第14話 甘いコーヒー

 部屋に戻ると、先生が二人にコーヒーを淹れてくれた。湊人はいつも飲んでいるのだろうか、ブラックのまま普通に飲んでいる。瑠璃はブラックのコーヒーなど飲んだことが無い。せいぜいコーヒー牛乳が関の山だ。


「ん? 瑠璃ちゃん、コーヒー飲まないの?」

「砂糖とミルクが要るんじゃね?」

「なんだ、言ってくれたらいいのに」

「先生、そういうの全然気づかねーのな。だからモテねえんだよ」

「バカ言え、僕が三十五にもなって未だ独身なのは、モテないからじゃなくて理想が高いからなんだぞ」


 この二人はいつもこんな調子なのだろうかと瑠璃は驚く。まるで親子のようなノリだ。相手は先生だというのに、湊人は丁寧語を使う気すら無さそうだ。

 瑠璃がポカンとしていると、湊人が手を出してきた。


「貸せよ。一個ずつでいいか?」

「え? 何が」

「ミルクと砂糖。人の話聞いてねえのかよ」

「聞いてるよ! 一個ずつ! やっぱりミルク二個!」


 湊人が「りょーかい」とカップを受け取って流しの方へ行くのを見送っていると、澤田が穏やかな声を出した。


「瑠璃ちゃん、湊人のこと嫌い?」

「ううん、嫌いじゃないです」

「じゃあ、なんでいつも突っ掛かるような言い方しちゃうんだろうね?」


 瑠璃自身にもわからなかった。なんでコイツこんなにムカつくんだろう。


「だって……なんか、バカにされてるみたいなんだもん。さっきだって『何やってんだ』とか」

「でも湊人は『そのままじゃん』って言ったね?」

「言いました」


 でも『そのまま』の意味がわかんなかったんだもん――瑠璃は口にこそ出さなかったが、思いっきり顔に出ていたようだ。澤田が笑って続けた。

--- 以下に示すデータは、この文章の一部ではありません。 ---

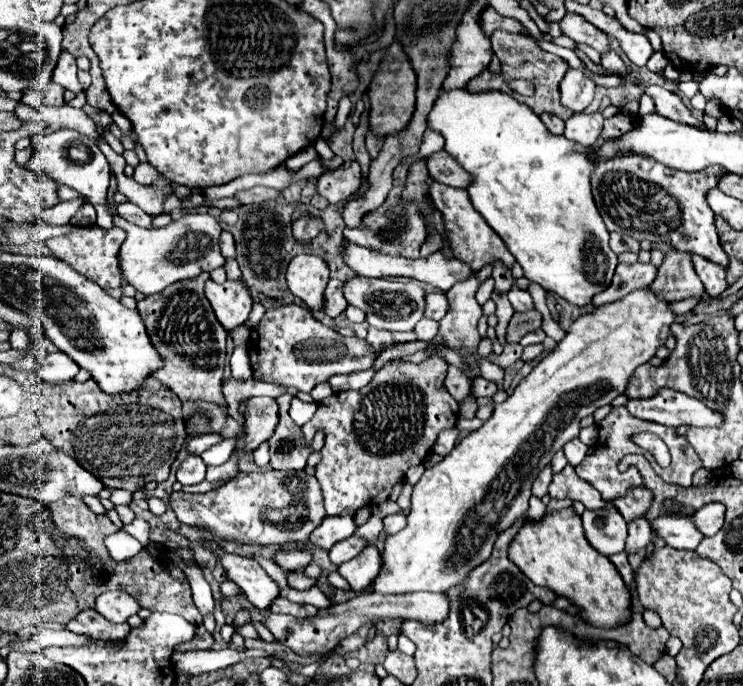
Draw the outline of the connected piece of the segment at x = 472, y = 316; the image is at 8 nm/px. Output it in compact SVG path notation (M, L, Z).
M472 271L468 281L460 281L448 293L444 293L448 297L448 313L440 321L434 341L444 341L452 349L466 345L470 353L476 353L476 345L480 341L476 323L482 317L482 307L476 301L478 287L478 271Z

「そのままの意味なんだよ。単純に何をやってるのか聞いただけなんだ、湊人は」

「え」

「それを瑠璃ちゃんが『バカにされてる』と思ってしまった。そういうこと、学校でも何度かあったんじゃないのかな?」


 湊人がミルクと砂糖を入れたコーヒーを手に戻ってきた。


「だけど学校ではみんながあたしを除け者にしたんです。いつも一人ぼっちでした。給食のときも誰も一緒に食べてくれなかったし、体育のときもあたしとペアを組むのを嫌がって、だからいつも一人でした。あたし、人が嫌がるような事、わざとしたりしません」

「わざとじゃねえから瑠璃は気づけなかったんだろ」


 瑠璃の前にコーヒーを置いた湊人が唐突に言葉を割り込ませた。その目は瑠璃の瞳の奥を貫いて、逃げることを許さなかった。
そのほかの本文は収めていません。